Gorzowianie pojadą do Wągrowca, a mecze z tamtejszą Nielbą zawsze są na styku i rozluźnienie nie może wkraść się w głowy żółto-niebieskich, tym bardziej, że żółto-niebiescy i żółto-czarni znają się jak przysłowiowe łyse konie. – W naszym przypadku to już nie ma znaczenia, znamy się jak łyse konie i myślę, że o wyniku meczu może zadecydować przede wszystkim dyspozycja dnia, ale także dyspozycja fizyczna zespołu – powiedział szkoleniowiec Stali, Dariusz Molski.

 

Żółto-niebiescy mają problem, bowiem do grona niesprawnych zawodników dołączył Dawid Pietrzkiewicz, który walczy z czasem i skręconą kostką, gorzej czuje się także Adrian Turkowski, który przeziębił sobie gardło i przez tydzień nie mógł mówić. – Szpital nam się zrobił i mamy problem, walczymy z czasem.
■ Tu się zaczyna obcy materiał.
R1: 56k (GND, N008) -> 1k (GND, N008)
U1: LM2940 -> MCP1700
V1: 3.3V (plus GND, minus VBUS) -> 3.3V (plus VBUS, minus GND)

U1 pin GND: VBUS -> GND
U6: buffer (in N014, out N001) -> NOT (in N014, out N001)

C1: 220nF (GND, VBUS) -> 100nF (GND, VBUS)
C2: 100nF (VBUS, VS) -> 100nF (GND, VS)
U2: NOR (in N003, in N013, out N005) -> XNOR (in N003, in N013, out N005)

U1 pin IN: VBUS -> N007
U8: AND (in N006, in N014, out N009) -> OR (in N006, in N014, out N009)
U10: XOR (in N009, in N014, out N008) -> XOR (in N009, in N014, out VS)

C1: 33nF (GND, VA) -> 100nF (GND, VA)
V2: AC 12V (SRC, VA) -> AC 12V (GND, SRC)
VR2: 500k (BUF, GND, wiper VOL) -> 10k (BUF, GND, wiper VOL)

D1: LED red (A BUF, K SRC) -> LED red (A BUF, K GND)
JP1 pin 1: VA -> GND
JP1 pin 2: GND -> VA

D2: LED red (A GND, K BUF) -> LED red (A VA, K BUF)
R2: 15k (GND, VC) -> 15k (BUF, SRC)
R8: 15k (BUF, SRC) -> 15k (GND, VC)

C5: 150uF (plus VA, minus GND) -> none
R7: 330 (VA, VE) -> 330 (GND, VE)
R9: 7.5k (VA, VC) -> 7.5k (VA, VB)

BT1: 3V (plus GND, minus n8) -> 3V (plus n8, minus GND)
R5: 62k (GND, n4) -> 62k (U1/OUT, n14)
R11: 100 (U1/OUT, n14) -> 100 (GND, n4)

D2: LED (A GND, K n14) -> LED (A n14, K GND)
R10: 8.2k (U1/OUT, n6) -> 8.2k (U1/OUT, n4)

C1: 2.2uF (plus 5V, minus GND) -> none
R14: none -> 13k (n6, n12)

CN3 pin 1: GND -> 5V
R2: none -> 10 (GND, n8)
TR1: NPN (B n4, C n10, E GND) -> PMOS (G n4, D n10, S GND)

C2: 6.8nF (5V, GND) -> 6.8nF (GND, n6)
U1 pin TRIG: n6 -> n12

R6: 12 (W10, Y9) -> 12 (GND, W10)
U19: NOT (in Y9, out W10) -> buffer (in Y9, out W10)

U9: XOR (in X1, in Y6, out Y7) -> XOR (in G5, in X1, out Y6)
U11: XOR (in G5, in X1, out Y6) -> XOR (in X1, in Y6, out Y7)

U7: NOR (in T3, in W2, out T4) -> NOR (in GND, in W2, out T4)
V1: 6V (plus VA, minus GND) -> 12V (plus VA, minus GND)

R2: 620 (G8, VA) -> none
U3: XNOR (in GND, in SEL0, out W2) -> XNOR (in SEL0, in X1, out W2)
Zobaczymy, ilu nas wróci do grania. Turek, Pieczy, Oskar… pięciu-sześciu ludzi jest nie do grania. Na treningach to chyba trzeba robić plażówkę – mówił pół żartem pół serio we wtorek trener Stali. O ile kwestia Adriana Turkowskiego i Oskara Serpiny jest raczej pewna, bowiem obaj zawodnicy zagrają z Nielbą, o tyle Stal obawia się straty kołowego, który przeciwko jego byłej drużynie będzie zdecydowanie atutem gości. – Musimy sobie radzić, bo każdy ma swoje problemy. Do meczu przystąpimy na pewno przygotowani i skoncentrowani, żeby w tym składzie, w jakim wyjdziemy, by grać i wygrać – zapowiedział szkoleniowiec Stali.

 

Nielba Wągrowiec to zespół mocny i ponownie pretendujący do wygrania ligi, mimo tego, że przed sezonem długo borykali się z problemami licencyjnymi i wisiała nad nimi groźba gry w II lidze. Zawirowania formalne sprawiły, że kilku zawodników odeszło, ale czy Nielba jest słabszym zespołem? – Czy się osłabił? Na pewno nie, chociaż stracili Pieczego i to jest ich duża strata, ale mają obrotowego z dużym doświadczeniem, który grał wcześniej – Bartka Witkowskiego – i dostawili młodego. Oglądałem ich mecz i radzą sobie dobrze. Myślę, że nie są osłabieni – wyjaśnił Dariusz Molski.

 

Gorzowianie przez cały czas wchodzą w sezon i szukają tego, co byłoby ich największym atutem. Żółto-niebiescy z pewnością grają na zdecydowanie większej skuteczności w ataku, niż w poprzednich sezonach, co tylko może ich cieszyć. – Przede wszystkim naszym atutem jest to, że w każdym składzie, jaki pojawi się na boisku, potrafimy zagrać. Tak to będzie musiało wyglądać, trzeba to poskładać, a na razie jeszcze nie wiemy jak. Ale coś wymyślimy – zaznaczył.

 

Wągrowiec to trudny teren przede wszystkim przez to, że od wielu lat Nielba stanowi kolektyw z mocną siłą rażenia. Jakie są największe atuty gospodarzy? – Bardzo mocny atak. Siła rażenia bardzo duża plus Bartek Świerad – ogromne doświadczenie, który w odpowiednich momentach bierze ciężar gry na siebie i jest skuteczny – skomentował Molski.

 

Czy to będzie trudne spotkanie? – Oczywiście, że tak. Jak każde. A tym bardziej, że jedziemy na wyjazd, a to jest drużyna, która awansowała do Superligi – podkreślił szkoleniowiec Stali.

 

Mecz odbędzie się w sobotę o godzinie 18.00. Czy żótło-niebiescy powalczą o zwycięstwo? – Na pewno. Pojedziemy tam, żeby ich ugryźć. A jak wyjdzie? Zobaczymy – zapowiedział Molski.